Mayor Lee leaves behind changed city
San Francisco Mayor Edwin M. Lee died unexpectedly early Tuesday morning at the age of 65.
SF Gate reported Lee suffered a heart attack around 10:30 p.m. Monday at the Safeway on Monterey Boulevard near his Glen Park home and was taken by ambulance to Zuckerberg General Hospital. He was pronounced dead at 1:11 a.m. Tuesday morning.
“Mayor Ed Lee was a good man, a dedicated and humble public servant, and the prominence of San Francisco is in large measure due to his hard work,” President Leslie E. Wong posted an announcement on SF State’s website on Tuesday.
Lee was the City’s first Asian American mayor and presided over San Francisco’s rise to the technological forefront.
In 2011, Lee is credited as a catalyst of San Francisco’s tech boom – for better or worse – by spearheading the Central Market Street and Tenderloin Area Payroll Expensive Tax Exclusion. The tax break would eventually become known as the “Twitter Tax Break” for its role in luring Twitter to set up shop in the South of Market neighborhood in 2012. Other tech companies soon followed including Uber and Airbnb.
But opponents charge that the tax break and subsequent takeover of Mid Market by tech companies has resulted in a level of income inequality unparalleled in San Francisco’s history. To many, the city is almost unrecognizable compared to the city before Lee took the reigns to the city in 2011.
When Mayor Lee became acting mayor in January 2011, San Francisco’s minimum wage was just under $10.00/hour. In the seven years between 2004 and 2011, the city’s minimum wage barely shot up $1.50. But between 2011 and 2017, under Mayor Lee, the minimum wage shot up over $4.00 to $14.00/hour as of July 1, 2017.
“The city has gotten far too expensive, much harder to live in and has lost an essential quality of its, I hesitate to use the word, but know no other, its’ soul,” said Calvin Welch, a long-time activist in San Francisco politics.
In his youth, Lee worked as a civil rights attorney and dedicated his career to representing low-income tenants in San Francisco. He was elected in 2011 after serving the remainder of former Mayor Gavin Newsom’s term following Newsom’s resignation.
Associate Professor of Political Science at SF State Jason McDaniel said former Mayor Lee will be remembered for bringing San Francisco’s Asian American community into the mainstream of San Francisco politics.
“He represented the movement of the Asian American community to the center of politics,” said McDaniel. “They’re not an outside group anymore, they have been incorporated into this sort of political representation structure in San Francisco.”
Mcdaniel continued, “He also increased the involvement, and turnout, of the Asian American and Chinese American community here in San Francisco … I do think that will be a part of his lasting legacy.”
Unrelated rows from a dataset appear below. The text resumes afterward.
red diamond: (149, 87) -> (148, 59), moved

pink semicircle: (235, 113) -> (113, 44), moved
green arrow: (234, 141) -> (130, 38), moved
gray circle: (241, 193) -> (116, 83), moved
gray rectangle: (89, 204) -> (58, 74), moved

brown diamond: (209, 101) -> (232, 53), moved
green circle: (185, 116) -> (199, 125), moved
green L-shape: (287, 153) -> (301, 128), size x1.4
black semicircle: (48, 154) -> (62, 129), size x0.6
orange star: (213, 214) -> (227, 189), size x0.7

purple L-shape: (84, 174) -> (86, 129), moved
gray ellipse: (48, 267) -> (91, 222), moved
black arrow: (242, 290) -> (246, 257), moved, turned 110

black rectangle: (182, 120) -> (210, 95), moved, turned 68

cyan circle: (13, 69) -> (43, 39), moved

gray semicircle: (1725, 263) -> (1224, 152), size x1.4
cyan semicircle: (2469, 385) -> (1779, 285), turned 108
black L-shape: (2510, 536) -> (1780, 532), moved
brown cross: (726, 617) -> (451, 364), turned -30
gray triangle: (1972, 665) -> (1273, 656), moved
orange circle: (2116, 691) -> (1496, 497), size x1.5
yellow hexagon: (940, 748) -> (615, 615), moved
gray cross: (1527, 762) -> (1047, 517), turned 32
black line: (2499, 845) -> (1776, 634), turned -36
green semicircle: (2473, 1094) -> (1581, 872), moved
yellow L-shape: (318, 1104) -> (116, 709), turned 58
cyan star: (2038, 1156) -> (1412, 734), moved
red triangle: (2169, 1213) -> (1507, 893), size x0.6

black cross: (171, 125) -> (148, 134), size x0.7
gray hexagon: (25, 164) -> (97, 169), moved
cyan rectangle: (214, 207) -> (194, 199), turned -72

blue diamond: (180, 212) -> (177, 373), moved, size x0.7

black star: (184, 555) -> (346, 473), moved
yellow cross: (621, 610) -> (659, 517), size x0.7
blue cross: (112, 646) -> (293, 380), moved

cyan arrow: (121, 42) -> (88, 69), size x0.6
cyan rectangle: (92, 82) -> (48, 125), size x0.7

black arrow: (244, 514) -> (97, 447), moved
While Lee had been an important public figure for San Francisco’s Chinese American community ice the past few decades, he garnered national prominence over the past year for his controversial stronghold position on the City’s sanctuary status.
His predecessor Newsom called Lee a “dedicated public servant whose intellect, integrity, boundless optimism & contagious love elevated our City” in a tweet earlier this morning, and his office released a statement that expanded on his regards for Lee.
One of the mayor’s applauded accomplishments included the restoration of free city college. In February, the San Francisco Examiner reported Lee agreed to spend $5.4 million on free tuition for San Francisco residents as well as subsidize books for low-income students.
Effective immediately, former Board of Supervisors President London Breed is the acting mayor –– in accordance with the City Charter Board of Supervisors. Breed is the city’s first female African-American mayor and only the second female mayor after Dianne Feinstein, who took office in 1978 under similar circumstances with the murder of former mayor George Moscone.
A special mayoral election will be held on June 5, 2018.